Extrait du document:
Cet œuvre existe.  Il s’agit d’un opéra au profil correspondant ayant eu un grand succès à Bilbao mais jamais représenté au Pays Basque Nord. Il s’agit de Maïtena dont le livret a été écrit par Etienne Decrept et la musique composée par Charles Colin.  Henry Martinet a ainsi une œuvre régionale susceptible d’attirer la foule le jour de l’inauguration. Il décide d’investir 10 000 F malgré les prédictions très pessimistes. Il actionne ses réseaux parisiens et locaux afin de mobiliser des artistes de qualité. Le rédacteur du livret traduit les paroles du basque au français en prenant garde que ce dernier préserve certains particularismes locaux, afin de faire croire au villégiaturant qu’il arrive à comprendre le basque, en ces temps-là nommé l’Euskarien.

Consigne:
Pouvez-vous recopier fidèlement le passage de l'extrait sur l'opéra Maïtena qui va de « Cet œuvre existe. » à « temps-là nommé l’Euskarien. » ?

Données fournies:
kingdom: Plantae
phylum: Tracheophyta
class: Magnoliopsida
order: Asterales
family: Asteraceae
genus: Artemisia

Corrigé:
Cet œuvre existe.  Il s’agit d’un opéra au profil correspondant ayant eu un grand succès à Bilbao mais jamais représenté au Pays Basque Nord. Il s’agit de Maïtena dont le livret a été écrit par Etienne Decrept et la musique composée par Charles Colin.  Henry Martinet a ainsi une œuvre régionale susceptible d’attirer la foule le jour de l’inauguration. Il décide d’investir 10 000 F malgré les prédictions très pessimistes. Il actionne ses réseaux parisiens et locaux afin de mobiliser des artistes de qualité. Le rédacteur du livret traduit les paroles du basque au français en prenant garde que ce dernier préserve certains particularismes locaux, afin de faire croire au villégiaturant qu’il arrive à comprendre le basque, en ces temps-là nommé l’Euskarien.